Las agencias de noticias no hallaron inmediatamente disponibles documentos de la acusación. Una portavoz del fiscal de Manhattan Preet Bharara no quiso hacer comentarios a la agencia británica Reuters. Y la Agencia Antidroga de Estados Unidos (DEA, por sus siglas en inglés) no respondió, de momento, a las peticiones de la agencia alemana dpa para confirmar oficialmente la detención.
Los dos hombres son sobrinos de la esposa del presidente venzolano, Nicolás Maduro. Campo Flores, de 29 años, se identificó ante la DEA como hijastro de Maduro, ya que fue criado por la esposa del presidente tras la muerte de su madre. La mujer de Maduro, de 62 años, fue presidenta de la Asamblea Nacional y abogada del expresidente Hugo Chávez.
Según WSJ, los dos arrestados viajaron en un vuelo privado a Puerto Príncipe y contactaron a un informante de la DEA para que les ayudara a traficar 800 kilos de cocaína. Las siguientes reuniones fueron filmadas y grabadas por los agentes estadounidenses.

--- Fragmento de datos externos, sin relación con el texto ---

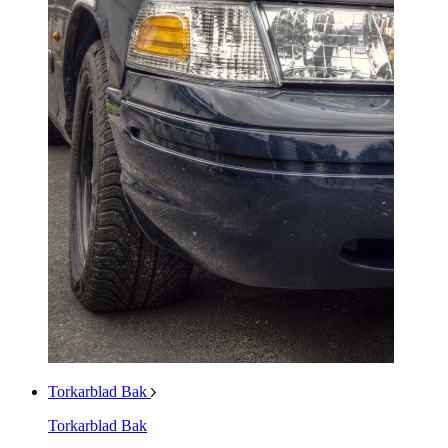
Torkarblad Bak
Torkarblad Bak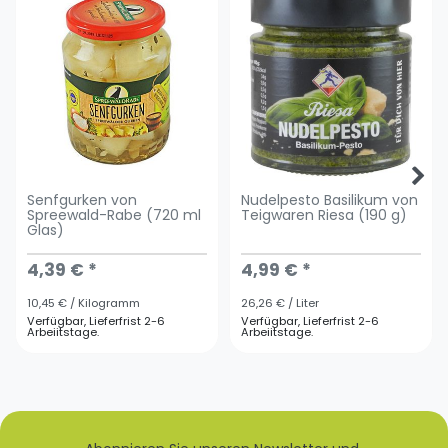
Senfgurken von
Nudelpesto Basilikum von
Spreewald-Rabe (720 ml
Teigwaren Riesa (190 g)
Glas)
4,39 € *
4,99 € *
10,45 € / Kilogramm
26,26 € / Liter
Verfügbar, Lieferfrist 2-6
Verfügbar, Lieferfrist 2-6
Arbeiitstage.
Arbeiitstage.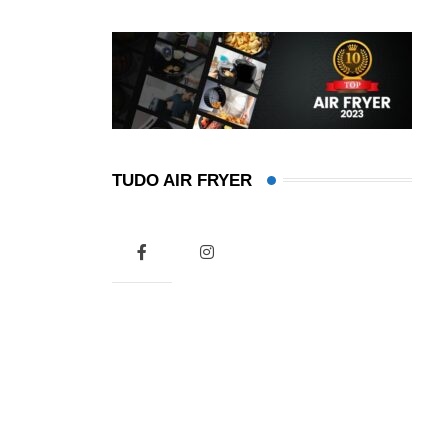
TUDO AIR FRYER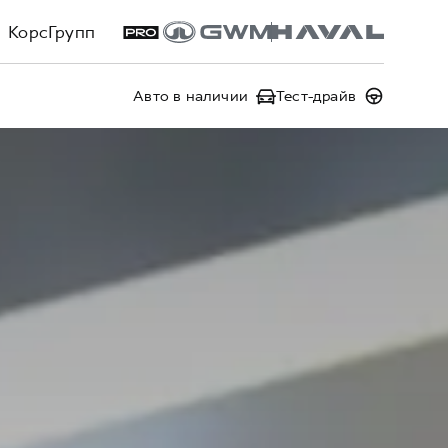
КорсГрупп
Авто в наличии
Тест-драйв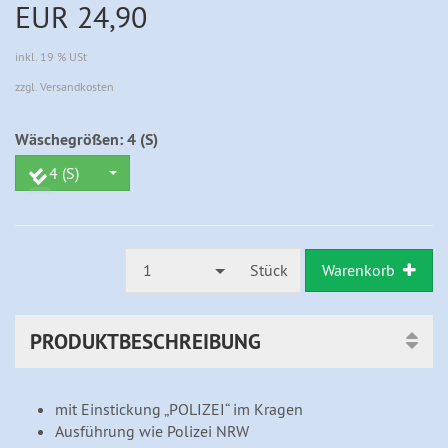
EUR 24,90
inkl. 19 % USt
zzgl. Versandkosten
Wäschegrößen:
4 (S)
4 (S)
1
Stück
Warenkorb
PRODUKTBESCHREIBUNG
mit Einstickung „POLIZEI“ im Kragen
Ausführung wie Polizei NRW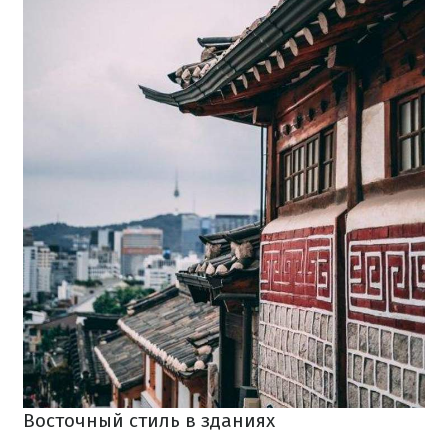
Восточный стиль в зданиях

Estados Unidos ha investigado anteriormente a altos rangos de la Policía, el Ejército y el Gobierno de Venezuela en relación con presuntos delitos de tráfico de drogas, pero nunca había llegado a personas tan cercanas a Maduro, lo que podría tensar aún más las relaciones entre ambos países.
Washington considera a Venezuela como el principal lugar de tránsito de la droga a Estados Unidos desde la vecina Colombia. Caracas considera injustificadas las acusaciones, que cree que obedecen a intentos de desestabilizar a su gobierno.